If the changes happened before 6 April 2020 this must be updated by 31 January 2021, if the changes occur in this tax year these must be updated by 31 January 2022.

There will be further improvements to the system to follow, such as being able to inform HMRC that the trust has closed or making a change to the protector or other individual. But these are not there for now and you should make a note of the details.

On top of this you must declare annually on the Trust Register that the details of the persons associated with the trust are accurate and up to date. You must do this whether you have made any changes or not.

If the trust is liable to Income Tax or Capital Gains Tax, you’ll also need to confirm on the trust’s Self-Assessment return that you’ve either:

  • updated the details on the trust register
  • confirmed that there have been no changes to the trust

Changes to the Lifetime ISA exit charge

Again, as a measure to assist with the Covid-19 pandemic The Chancellor announced that the withdrawal charge from the Lifetime ISA (LISA) would be reduced from 25% to 20% the guidance on this has been updated.

There is no limit on how much can be withdrawn.

This easement of the rules will apply until 5 April 2021 and is effective from 6 March 2020. If an ISA manager applied the 25% charge from 6 March 2020 this can be rectified once the LISA digital service has been updated. The refund will be paid to the customers LISA if this is still open, or if the LISA was closed paid directly to them.

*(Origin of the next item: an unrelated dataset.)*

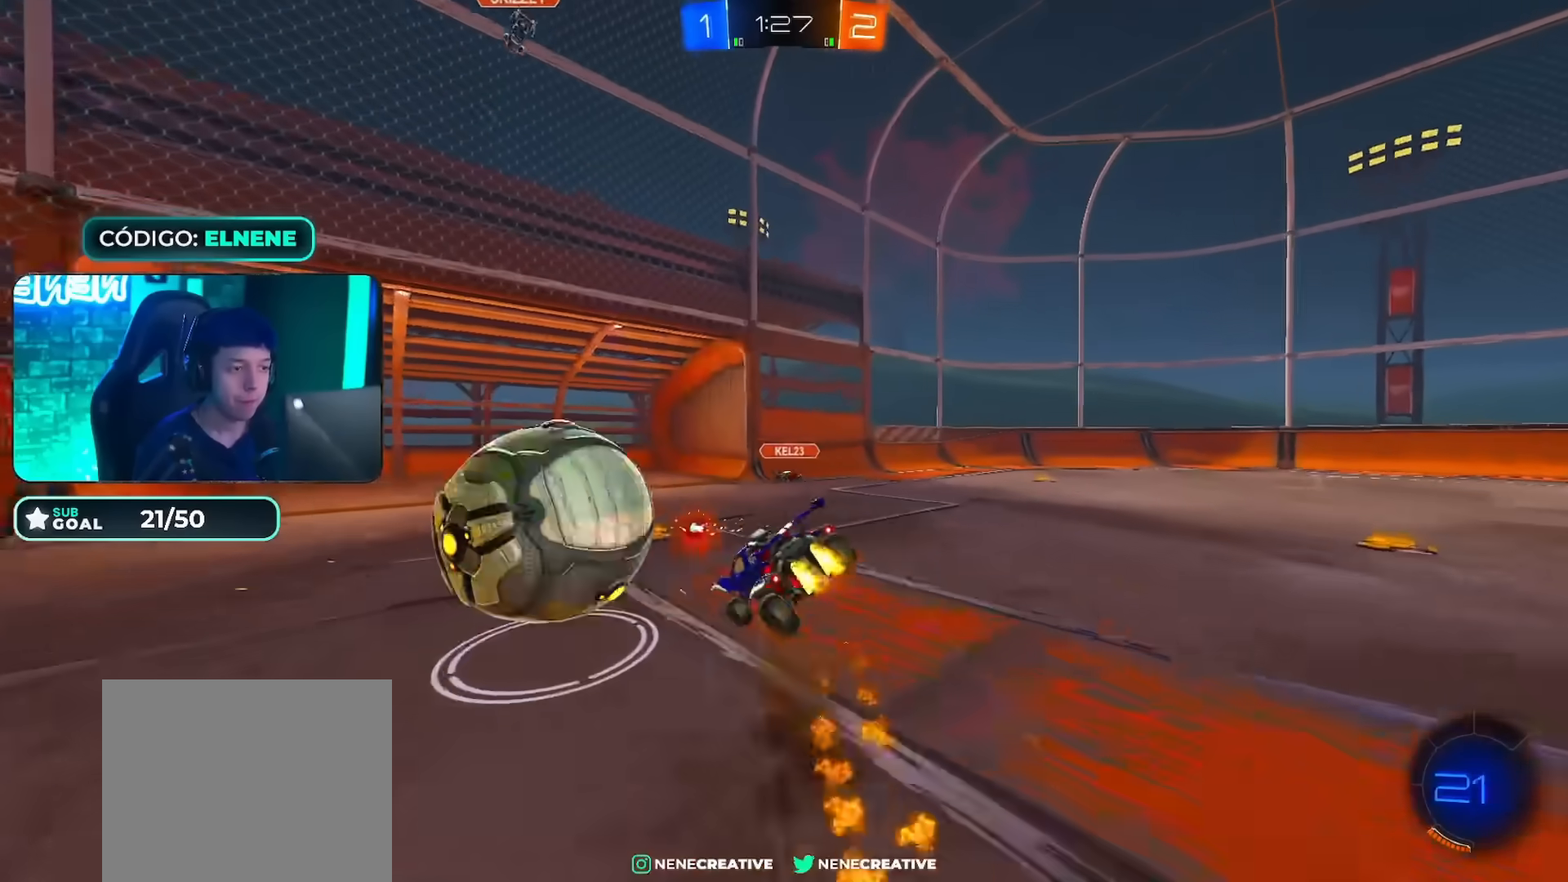
{"buttons": ["L2", "R2"], "left_stick": "down-left", "right_stick": "center"}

By reducing the penalty charge , all investors will lose (if they withdraw from their LISA outside the normal allowable charge free withdrawals)  is the government bonus to their original LISA subscription. They will not have the further 5% penalty applied.  Under the normal rules, if you pay £80 into a LISA, the government bonus would make this £100 and if you withdrew this and were liable to penalties (assuming no growth) £75 would be returned. Under this easement, LISA customers will now receive their £80 back for the rest of the tax year.